The sentiment is echoed by Mark Landis, GGAC board president. “When you provide opportunities to see (the arts), you change the community and give people a chance to appreciate new things,” he says.
A sculpture or a poem or a song can make a special connection and give someone a “wow” moment, noted Landis “We want that for our community, to enrich it through the arts,” he says. The current priority, Landis says, is getting GGAC reorganized. Part of that effort is expanding GGAC’s reach beyond visual arts, which had been the group’s focus. “We’re going to create more opportunities for that to happen,” he says. “This coming year is about getting us in position to move forward and getting our name out there to those outside of the traditional visual arts world.”
One way to do that is through scholarships. GGAC is eyeing a three-pronged program to reward students for visual arts, written arts and the performing arts.
“As a board, we have group sessions to really drill down and determine what our mission is in the community, which is basically to connect the community through the arts,” Diers says. “Since we are a small group and 100% volunteer, we have to determine the best use of our time to work on projects that we feel best fit our mission.”
“The thing that we look for is community impact,” added Landis, executive director and co-founder of Creative Grounds Fine Arts Academy, a performing arts theater in Greenwood. “It’s not about us but impacting our community and the arts as a whole.”
The focus extends outward as well. GGAC is preparing an online video with testimonials from local artists who have benefited from the GGAC events, along with images and video from past events. “This will hopefully catch the eye of possible future board members who want to be a part of the art culture in our city, as well as possible donors to sponsor future events,” Diers says.
One of those testimonials will come from Patty Coulter, a local artist and past board member. “Arts are critical in our community, and I’d like to see even more of a presence,” says Coulter, whose art has been displayed in Hamilton County and the Madison Chautauqua Festival of Art. “I’m glad to see (GGAC) continuing on.”

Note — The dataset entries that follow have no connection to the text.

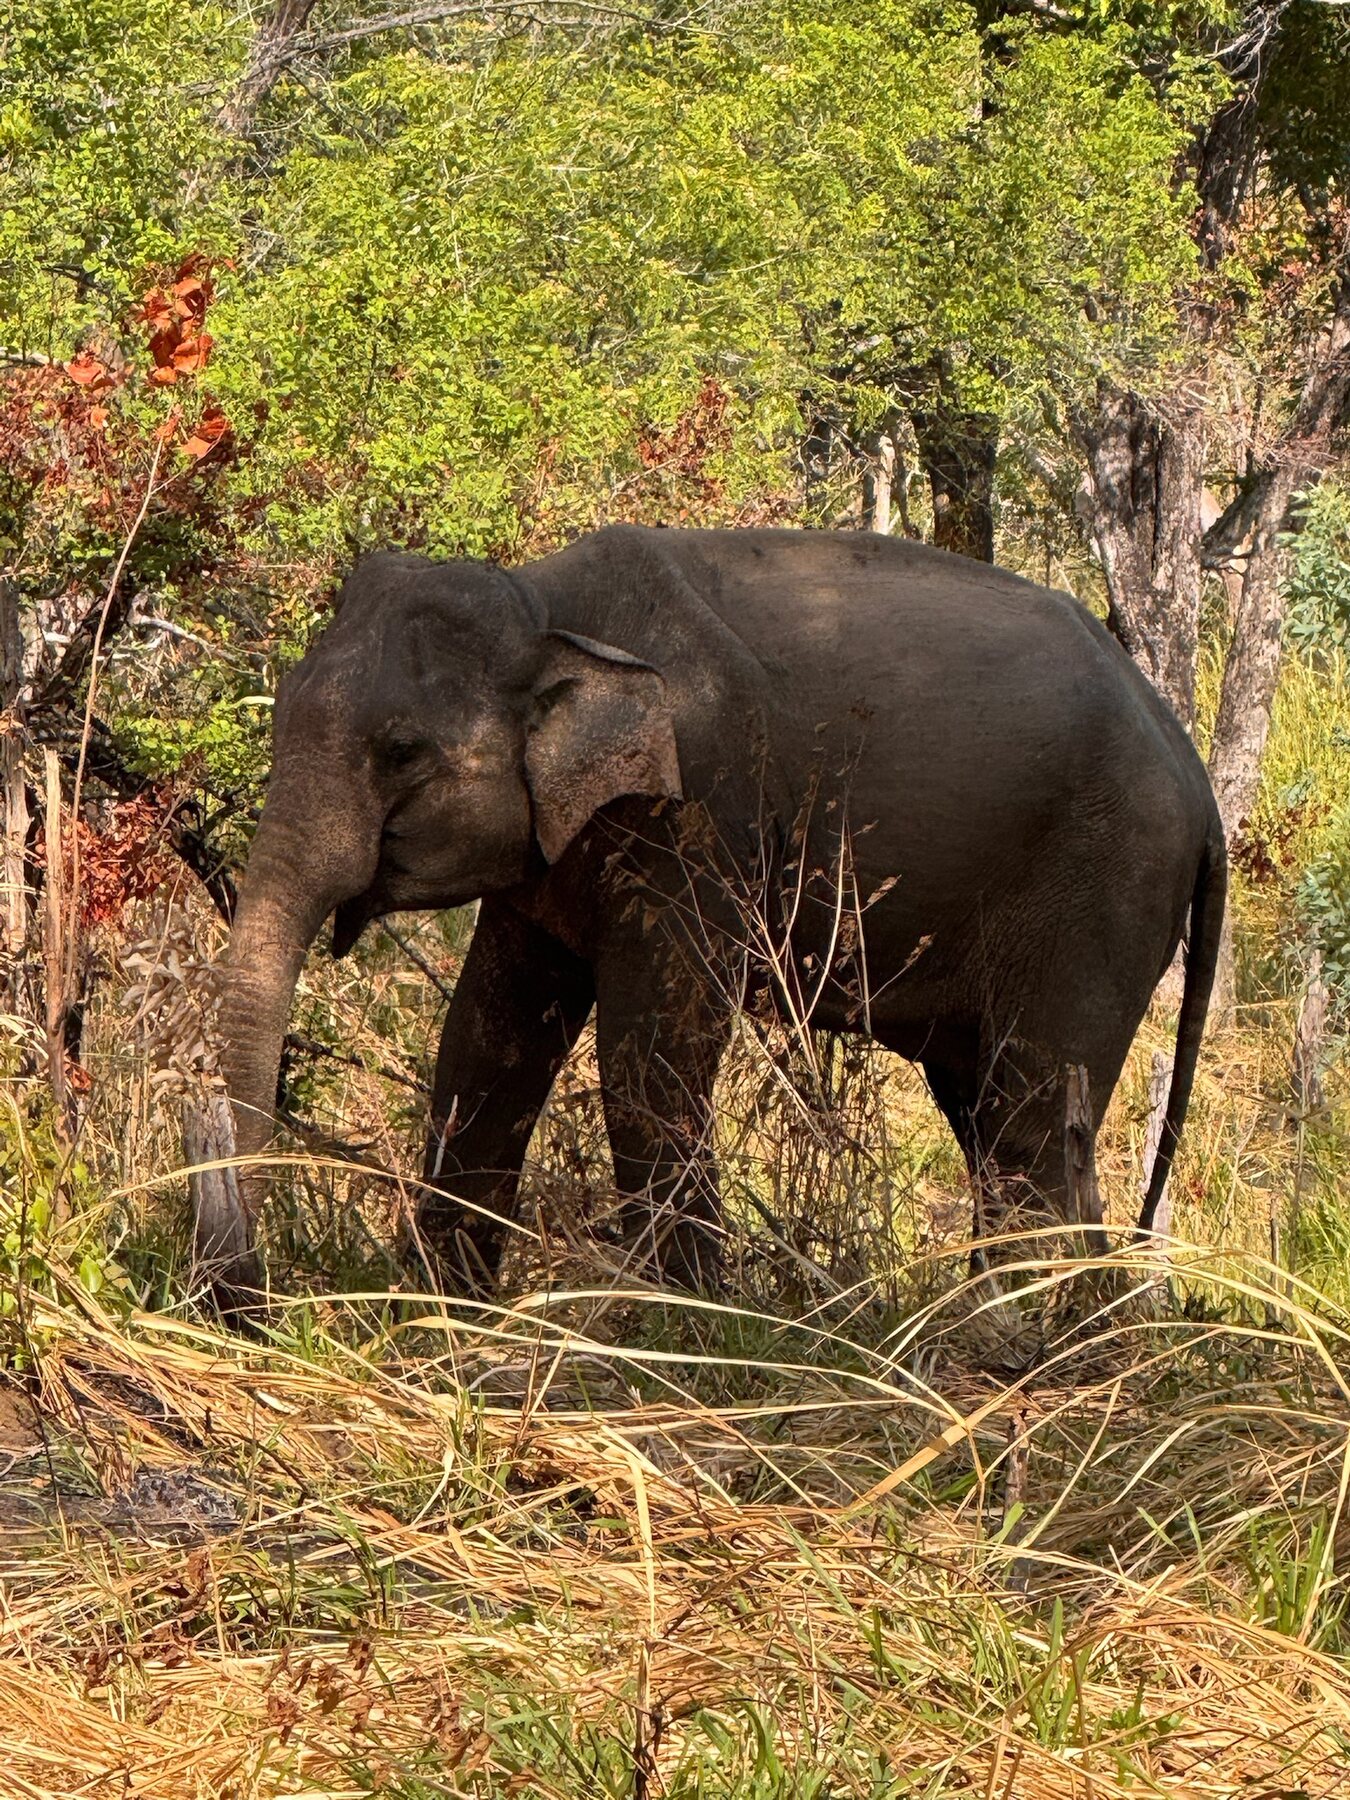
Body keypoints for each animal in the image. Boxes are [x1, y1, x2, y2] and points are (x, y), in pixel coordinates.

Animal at [204, 524, 1226, 1306]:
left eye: (402, 751)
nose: (244, 1301)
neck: (546, 604)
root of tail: (1195, 774)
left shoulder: (698, 817)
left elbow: (647, 1055)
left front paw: (687, 1327)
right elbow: (488, 1038)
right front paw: (438, 1309)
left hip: (1102, 898)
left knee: (1031, 1121)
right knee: (991, 1115)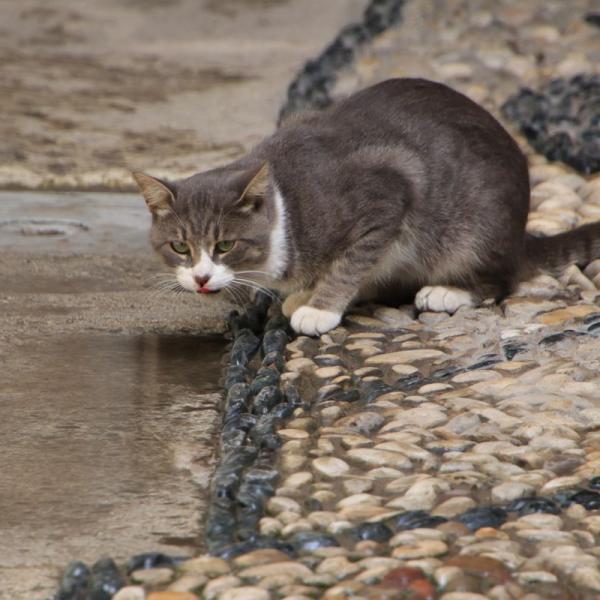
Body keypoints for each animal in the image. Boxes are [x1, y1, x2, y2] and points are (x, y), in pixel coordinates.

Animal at [132, 77, 600, 336]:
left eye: (226, 245)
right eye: (179, 247)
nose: (200, 278)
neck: (287, 212)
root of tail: (520, 237)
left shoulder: (387, 195)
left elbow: (349, 262)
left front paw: (320, 307)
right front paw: (306, 294)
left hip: (475, 232)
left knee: (501, 279)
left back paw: (448, 290)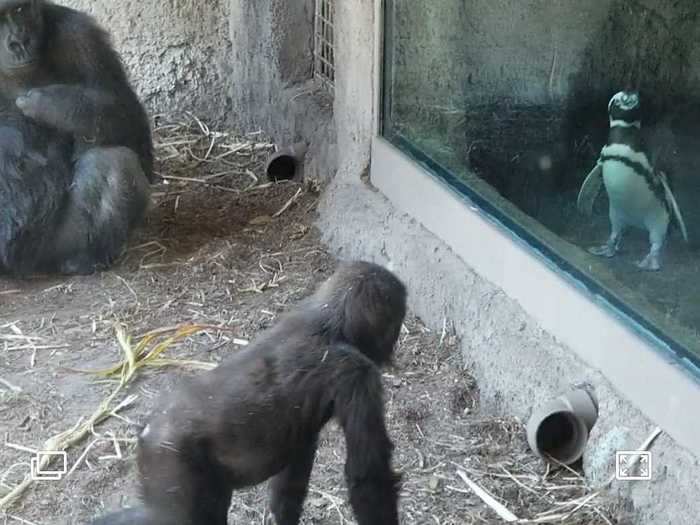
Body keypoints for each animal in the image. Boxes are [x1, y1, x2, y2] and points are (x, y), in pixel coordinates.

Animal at [0, 0, 153, 276]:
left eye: (19, 10)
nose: (19, 42)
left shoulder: (79, 36)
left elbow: (131, 121)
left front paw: (51, 103)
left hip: (51, 249)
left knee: (113, 162)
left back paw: (86, 257)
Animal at [91, 260, 404, 520]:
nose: (391, 349)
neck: (329, 322)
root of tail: (146, 431)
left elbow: (291, 483)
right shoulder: (357, 375)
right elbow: (367, 479)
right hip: (170, 462)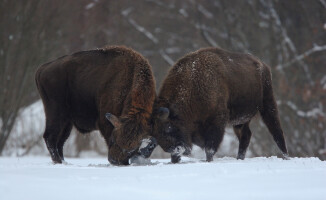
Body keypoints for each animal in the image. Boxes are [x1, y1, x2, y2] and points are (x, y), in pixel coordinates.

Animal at [152, 47, 290, 163]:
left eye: (168, 127)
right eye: (156, 133)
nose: (175, 149)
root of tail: (263, 66)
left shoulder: (217, 121)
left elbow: (210, 148)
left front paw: (209, 161)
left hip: (268, 104)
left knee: (276, 130)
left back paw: (286, 156)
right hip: (240, 121)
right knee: (246, 135)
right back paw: (239, 158)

Coulter, the inaugural wine label winner for the Art Uncorked event that GGAC previously held with Mallow Run Winery, says GGAC is vital to giving opportunities for artists to hone their talents.
Take the Art for the Ages show, for example. Seeing many young artists participate thrilled Coulter, who loves to talk with children about art.

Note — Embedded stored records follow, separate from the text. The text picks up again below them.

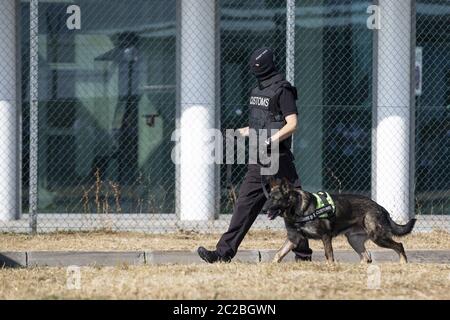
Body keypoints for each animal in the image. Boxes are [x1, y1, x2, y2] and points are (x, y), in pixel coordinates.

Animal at [262, 179, 416, 264]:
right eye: (268, 198)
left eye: (275, 199)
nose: (263, 209)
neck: (297, 208)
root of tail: (380, 207)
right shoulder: (293, 238)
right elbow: (278, 254)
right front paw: (271, 265)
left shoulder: (325, 236)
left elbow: (329, 255)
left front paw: (330, 267)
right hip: (354, 240)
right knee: (366, 257)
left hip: (377, 237)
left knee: (399, 245)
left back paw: (403, 263)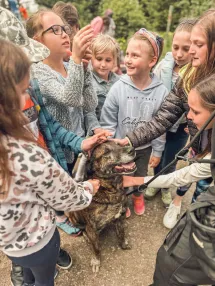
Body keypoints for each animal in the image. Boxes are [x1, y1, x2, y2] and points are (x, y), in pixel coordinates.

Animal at [69, 141, 136, 272]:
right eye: (106, 152)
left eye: (118, 144)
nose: (132, 149)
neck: (110, 191)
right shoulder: (91, 228)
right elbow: (96, 248)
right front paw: (96, 260)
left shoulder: (120, 217)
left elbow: (122, 234)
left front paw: (123, 245)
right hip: (72, 214)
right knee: (81, 228)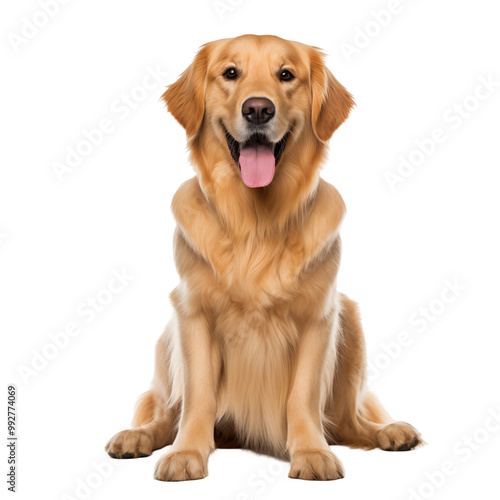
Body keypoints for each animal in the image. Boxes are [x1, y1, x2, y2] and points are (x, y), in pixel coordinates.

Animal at [105, 34, 422, 480]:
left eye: (286, 74)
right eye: (230, 72)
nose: (258, 109)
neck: (256, 223)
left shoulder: (319, 316)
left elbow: (303, 396)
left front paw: (311, 452)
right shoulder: (193, 312)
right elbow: (198, 397)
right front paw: (187, 453)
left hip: (350, 321)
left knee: (350, 421)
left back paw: (389, 432)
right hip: (168, 338)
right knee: (165, 412)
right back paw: (138, 437)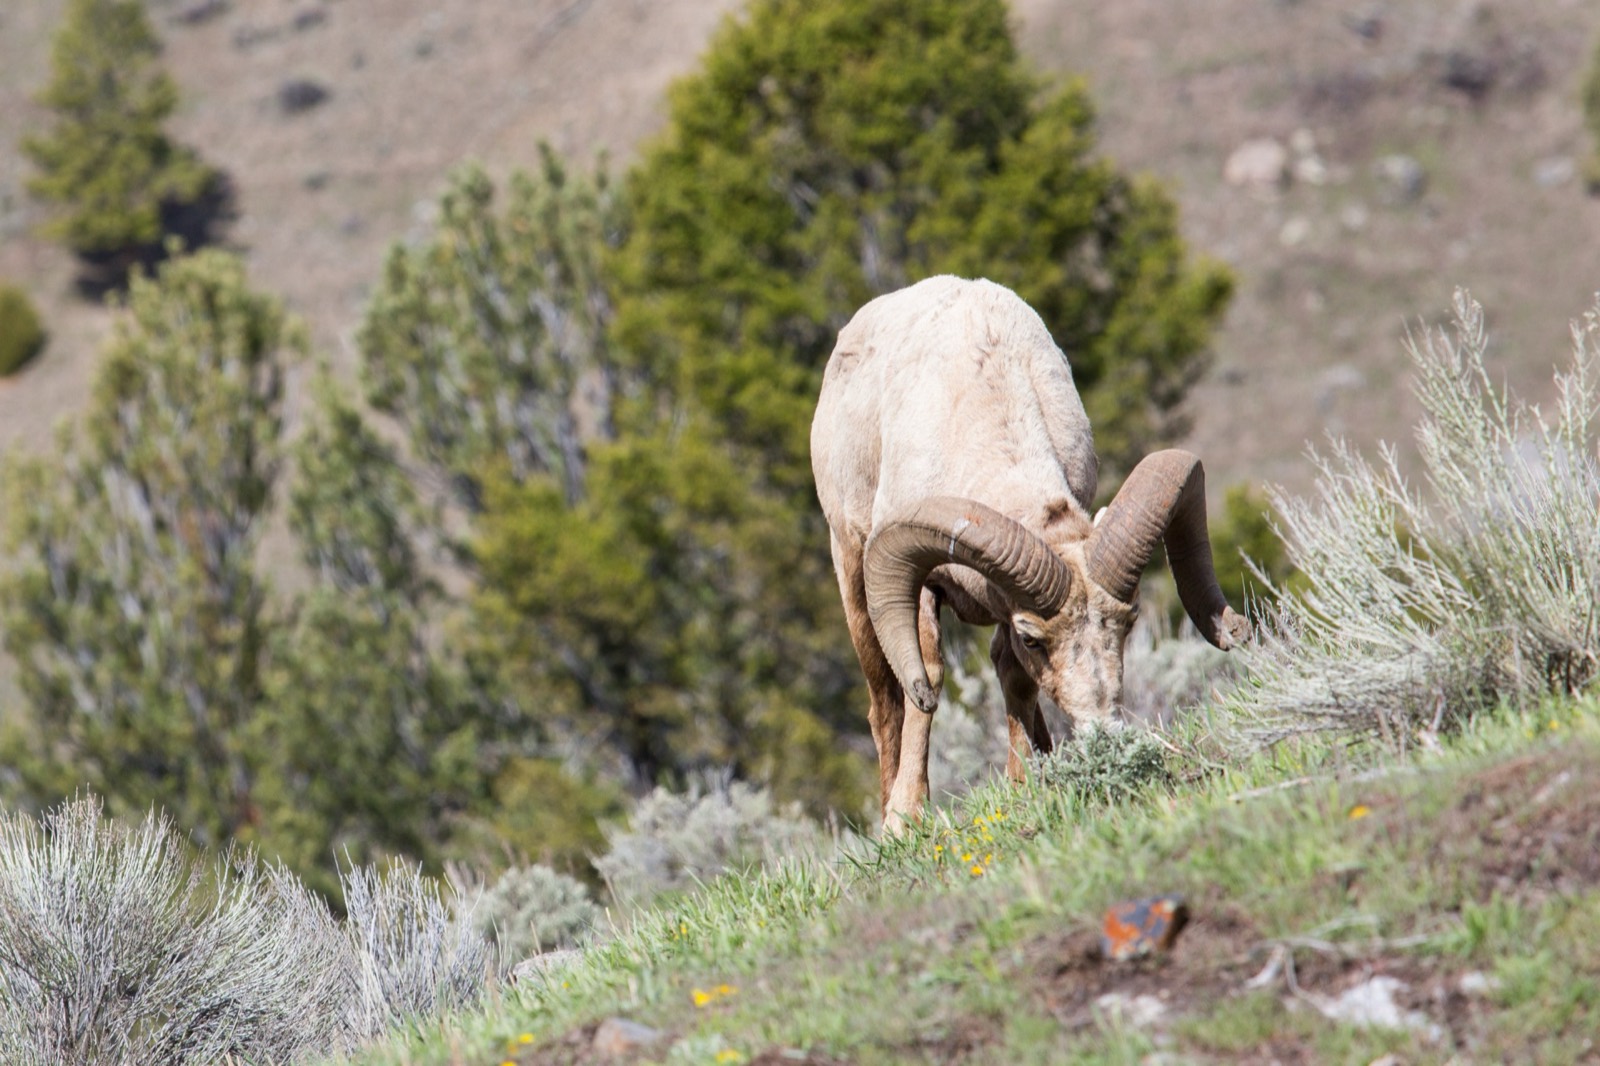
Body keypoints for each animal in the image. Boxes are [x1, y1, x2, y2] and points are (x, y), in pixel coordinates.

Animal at [810, 275, 1249, 829]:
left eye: (1128, 623)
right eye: (1034, 638)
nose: (1103, 734)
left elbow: (1014, 676)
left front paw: (1025, 782)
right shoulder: (920, 583)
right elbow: (926, 679)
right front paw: (904, 818)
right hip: (851, 568)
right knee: (885, 698)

“It’s so important for these kids to have art in the community,” says Coulter, who has been a watercolor painter for 25 years and dabbles in other mediums. “When somebody has talent, they need to express it.”
It is not just students who benefit. The show exposes people of all ages to
workshops and classes and gives people confidence to put their art on display. And it shows that there is a strong arts presence in Greenwood and Johnson County, which is a positive for the area.
“Artists are the most giving and sharing group of people I’ve ever met,” Coulter says.
GGAC faces some pandemic-related challenges, but those hurdles cannot erase the positives that the organization brought to Greenwood over the years.
“COVID has definitely given us some challenges on future projects, both because many board members dropped out and because of gathering in large groups,” Diers says. “Thankfully most restrictions have been lifted so we can move forward and begin growing the council again.”

GGAC wants you!
The Greater Greenwood Arts Council Board of Directors meets 4 to 5:30 p.m. the first Monday of each month at the Greenwood Public Library, 310 S. Meridian St., Greenwood. Anyone is welcome to attend.
GGAC is looking for volunteers for projects as well as board members, who agree to serve a three-year commitment. “We are looking for board members who are passionate about sharing all forms of art in the community,” says GGAC President Mark Landis, noting that you do not have to be an artist to be on the board. “When you appreciate art, you can then share that passion with your community.”